Use the following command to run SuperLearner(Python version):
python [path to the main program('superlearner_pyver.py') of SuperLearner(Python version)] [path to 'non_series' folder of a dataset] [path to 'series' folder of a dataset] [task name, 'mor'/'los'/'icd9'] [rank of label] [name of subset, 'all'/'cv'/'mv'] [method name, 'sl1'/'sl2']
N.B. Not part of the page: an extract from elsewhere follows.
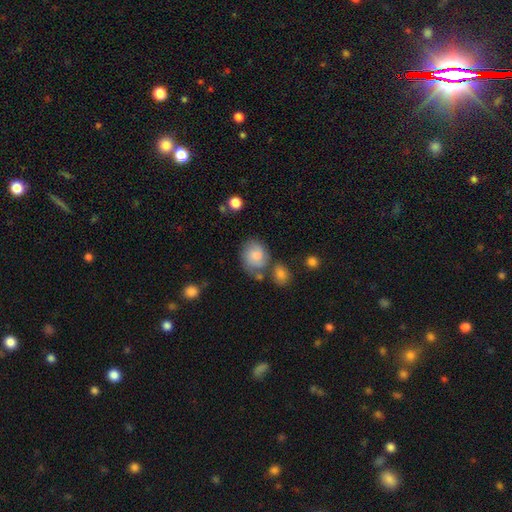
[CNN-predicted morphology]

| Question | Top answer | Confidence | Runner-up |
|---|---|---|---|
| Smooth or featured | smooth | 74% | featured or disk (18%) |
For example, run SuperLearner-II with 17 raw features from MIMIC-III full dataset on length of stay prediction task:
python superlearner_pyver.py ../../../Data/admdata_17f/24hrs_raw/non_series ../../../Data/admdata_17f/24hrs_raw/series los 0 all sl2
The result is saved with name pyslresults-[task name]-[subset name]-[method name].npz
under path to 'non_series' folder of a dataset. You can use 13_metrics_from_saved_results.ipynb
to calculate the metrics.
FFN: Feedforward Network
By default the path to the main program is [RD]/Codes/DeepLearningModels/python/betterlearner.py
.
Use the following command to run feedforward network on specific dataset with fine-tuned hyperparameters:
python [path to the main program('betterlearner.py')] [name of dataset] [task name] 2 [name of imputed data] [name of fold data] [name of stats of imputed data] --label_type [label type] --static_features_path [path to static features, ‘input.csv’] --static_hidden_dim [2048 for 136 raw features, do not set this for other feature sets] --static_ffn_depth 2 --batch_size 100 --nb_epoch 250 --early_stopping True_BestWeight --early_stopping_patience 20 --batch_normalization True --learning_rate 0.001
For example, to run Feedforward Network with 136 raw features from MIMIC-III full dataset on in-hospital mortality prediction task:
python betterlearner.py mimic3_99p_raw_24h mor 2 imputed-normed-ep_1_24.npz 5-folds.npz imputed-normed-ep_1_24-stdized.npz --label_type 0 --static_features_path ../../../Data/admdata_99p/24hrs_raw/non_series/input.csv --static_hidden_dim 2048 --static_ffn_depth 2 --batch_size 100 --nb_epoch 250 --early_stopping True_BestWeight --early_stopping_patience 20 --batch_normalization True --learning_rate 0.001
LSTM: LSTM only
By default the path to the main program is [RD]/Codes/DeepLearningModels/python/betterlearner.py
.
Use the following command to run LSTM on specific dataset with fine-tuned hyperparameters:
python [path to the main program('betterlearner.py')] [name of dataset] [task name] 1 [name of imputed data] [name of fold data] [name of stats of imputed data] --label_type 0 --without_static --output_dim 2 --batch_size 100 --nb_epoch 250 --early_stopping True_BestWeight --early_stopping_patience 20 --batch_normalization True --learning_rate [0.001 for mortality and icd9 prediction and 0.005 for length of stay prediction] --dropout 0.1
For example, to run LSTM with 17 processed features from MIMIC-III full dataset on in-hospital mortality prediction task:
python betterlearner.py mimic3_17f_24h mor 1 imputed-normed-ep_1_24.npz 5-folds.npz imputed-normed-ep_1_24-stdized.npz --label_type 0 --without_static --output_dim 2 --batch_size 100 --nb_epoch 250 --early_stopping True_BestWeight --early_stopping_patience 20 --batch_normalization True --learning_rate 0.001 --dropout 0.1
MMDL: Feedforward Network+LSTM
By default the path to the main program is [RD]/Codes/DeepLearningModels/python/betterlearner.py
.
Use the following command to run Feedforward Network+LSTM on specific dataset with fine-tuned hyperparameters:
python [path to the main program('betterlearner.py')] [name of dataset] [task name] 1 [name of imputed data] [name of fold data] [name of stats of imputed data] --label_type 0 --ffn_depth 1 --merge_depth 0 --output_dim 2 --batch_size 100 --nb_epoch 250 --early_stopping True_BestWeight --early_stopping_patience 20 --batch_normalization True --learning_rate [0.001 for mortality and icd9 prediction and 0.005 for length of stay prediction] --dropout 0.1
For example, to run Feedforward Network+LSTM with 17 processed features from MIMIC-III full dataset on in-hospital mortality prediction task:
python betterlearner.py mimic3_17f_24h mor 1 imputed-normed-ep_1_24.npz 5-folds.npz imputed-normed-ep_1_24-stdized.npz --label_type 0 --ffn_depth 1 --merge_depth 0 --output_dim 2 --batch_size 100 --nb_epoch 250 --early_stopping True_BestWeight --early_stopping_patience 20 --batch_normalization True --learning_rate 0.001 --dropout 0.1
Score methods(SAPS-II, Modified SAPS-II and SOFA)
Run 13_get_score-results_firstXhrs_17-features-processed.ipynb
to calculate metrics for score methods.